William G. Rector, M.D., Poetry Editor (poetry@yjhm.org)
Bill Rector graduated from Yale College in 1974 and Creighton Medical School in 1978. He completed internship and residency training at Johns Hopkins Hospital and received Hepatology training from Telfer Reynolds at the University of Southern California. He has published extensively in the area of portal hypertension. He is currently head of the Gastroenterology Division at Kaiser Permanente in Denver. Bill has published his poetry in a wide variety of journals and is the author of a volume entitled, bill, from Proem Press (www.proempress.com).
Regular Contributors
Raymond Cavanaugh, Jr. — "Fallen Stars"
Raymond (Ray) Cavanaugh, Jr., whose father is a longtime psychiatrist, is a recent graduate of Boston College. Along with the Fallen Stars series, he runs the world’s only dead Irish writer column, which appears in publications from London to Vancouver. Cavanaugh’s satirical debut novel, Dear Mr. Unabomber, is due out soon from ENC Press: www.encpress.com/DMU.html This epistolary novel explores the cultural wasteland of ever-ascending technology and materialism.
Brian T. Maurer — "Notes from a Healer"
Brian T. Maurer has practiced pediatric medicine as a Physician Assistant for the past three decades. As a clinician, he has always gravitated toward the humane aspect in patient care—what he calls the soul of medicine. Over the past decade, Mr. Maurer has explored the illness narrative as a tool to enhance the education of medical students and cultivate an appreciation for the delivery of humane medical care. His first book, Patients Are a Virtue, recently reviewed in The Yale Journal for Humanities in Medicine, is a collection of patient vignettes illustrating what Sir William Osler called “the poetry of the commonplace” in clinical medical practice. Interested readers can read more of the author's writings at his website and blog.

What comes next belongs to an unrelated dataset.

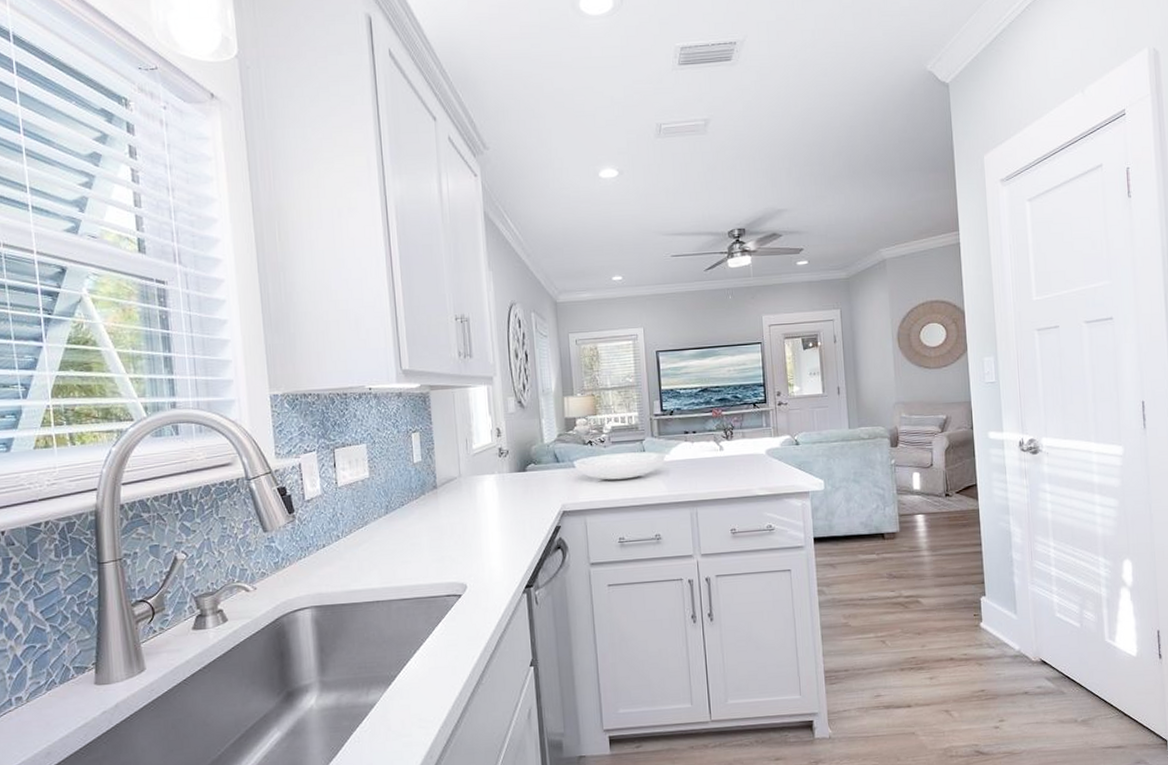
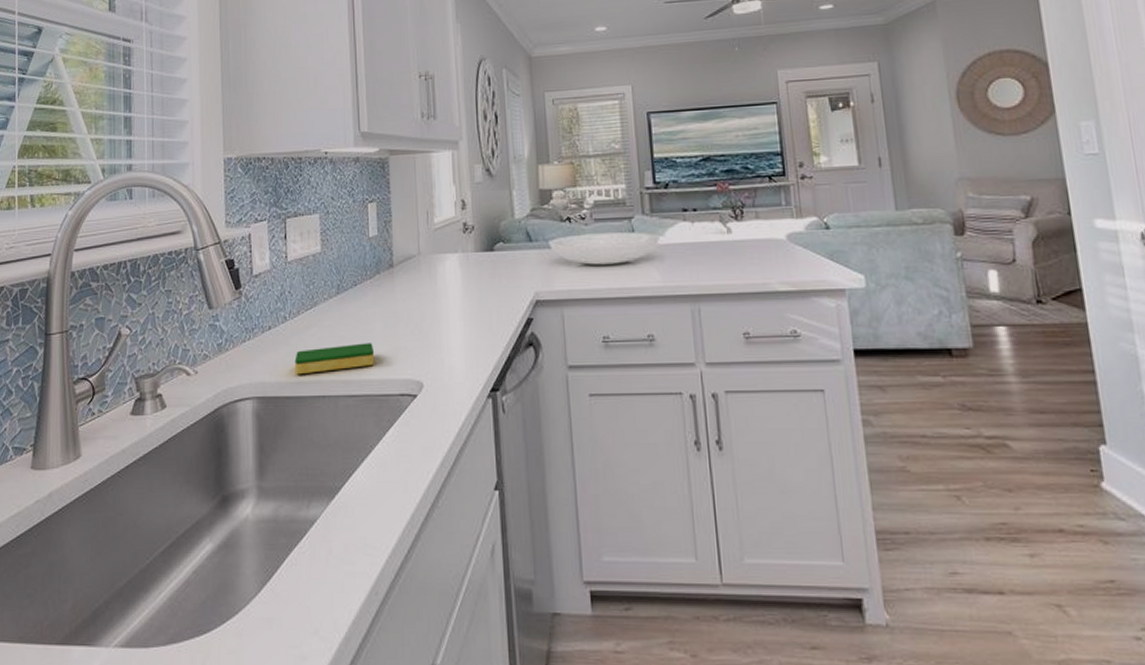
dish sponge: none [349,554,423,585] -> present [294,343,375,375]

Robert S. Rosson, M.D. — "Gut Feelings"
Bob Rosson graduated from Wesleyan University in 1954 and Harvard Medical School in 1958. His residencies in internal medicine were at the Beth Israel Hospital, Boston, and Hartford Hospital, and his GI fellowship was at Yale under Dr. Howard Spiro. He retired in 2002 after nearly 40 years of practicing gastroenterology at Hartford Hospital. When he is not writing “Gut Feelings”, Bob teaches part-time at the UConn School of Medicine. He and his wife, Eileen, have three children and five grandchildren. They divide their time between West Hartford, CT and Lake Winnisquam in Meredith, NH.